BEGIN PAGE EXTRACT
He proposed the Gesamtkunstwerk, the “total art work”, in which all dramatic elements are unified, preferably under the control of a single artistic creator. Wagner was also responsible for reforming theatre architecture and dramatic presentation with his Festival Theatre at Bayreuth, Germany, completed in 1876. The stage of this theatre was similar to other 19th-century stages even if better equipped, but in the auditorium Wagner removed the boxes and balconies and put in a fan-shaped seating area on a sloped floor, giving an equal view of the stage to all spectators.

Just before a performance the auditorium lights dimmed to total darkness-then a radical innovation. Symbolist Drama The Symbolist movement in France in the 1880s first adopted Wagner’s ideas. The Symbolists called for “detheatricalizing” the theatre, meaning stripping away all the technological and scenic encumbrances of the 19th century and replacing them with a spirituality that was to come from the text and the acting. The texts were laden with symbolic imagery not easily construed-rather they were suggestive. The general mood of the plays was slow and dream-like.
END PAGE EXTRACT
GOAL OF THE EXERCISE: Continue the theatre-history passage on Wagner and Symbolist drama, picking up right after its final sentence.
BEGIN GIVEN RECORDS
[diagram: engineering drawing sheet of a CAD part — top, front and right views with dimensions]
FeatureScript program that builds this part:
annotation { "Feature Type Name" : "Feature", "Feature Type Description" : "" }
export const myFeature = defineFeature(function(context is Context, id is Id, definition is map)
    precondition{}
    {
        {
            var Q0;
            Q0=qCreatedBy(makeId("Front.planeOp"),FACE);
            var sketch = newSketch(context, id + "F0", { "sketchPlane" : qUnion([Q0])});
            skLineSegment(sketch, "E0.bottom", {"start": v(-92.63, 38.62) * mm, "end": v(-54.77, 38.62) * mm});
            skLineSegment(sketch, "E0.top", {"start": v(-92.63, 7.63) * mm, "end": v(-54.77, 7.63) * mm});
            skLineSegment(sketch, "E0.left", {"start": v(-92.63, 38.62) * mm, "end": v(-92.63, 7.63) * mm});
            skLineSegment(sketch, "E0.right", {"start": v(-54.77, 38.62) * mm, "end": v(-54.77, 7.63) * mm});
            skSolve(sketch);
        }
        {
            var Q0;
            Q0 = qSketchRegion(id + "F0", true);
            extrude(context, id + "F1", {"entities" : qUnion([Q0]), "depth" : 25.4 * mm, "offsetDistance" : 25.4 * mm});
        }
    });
END GIVEN RECORDS
TASK ANSWER:
The intention was to evoke an unconscious response rather than an intellectual one and to depict the nonrational aspects of characters and events. The Symbolist plays of Maurice Maeterlinck of Belgium and Paul Claudel of France, popular in the 1890s and early 20th century, are seldom performed today. Strong Symbolist elements can be found, however, in the plays of Chekhov and the late works of Ibsen and Strindberg. Symbolist influences are also evident in the works of such later playwrights as the Americans Eugene O’Neill and Tennessee Williams and the Englishman Harold Pinter, propounder of “theatre of silence”.

Also influenced by Wagner and the Symbolists were the Swiss scenic theorist Adolphe Appia and theEnglish designer Edward Henry Gordon Craig, whose turn-of-the-century innovations shaped much of 20th-century scenic and lighting design. They both reacted against the realistic painted settings of the day, proposing instead suggestive or abstract settings that would create, through light and scenic elements, more of a mood or feeling than an illusion of a real place. In 1896 a Symbolist theatre in Paris produced Alfred Jarry’s Ubu roi, for its time a shocking, bizarre play.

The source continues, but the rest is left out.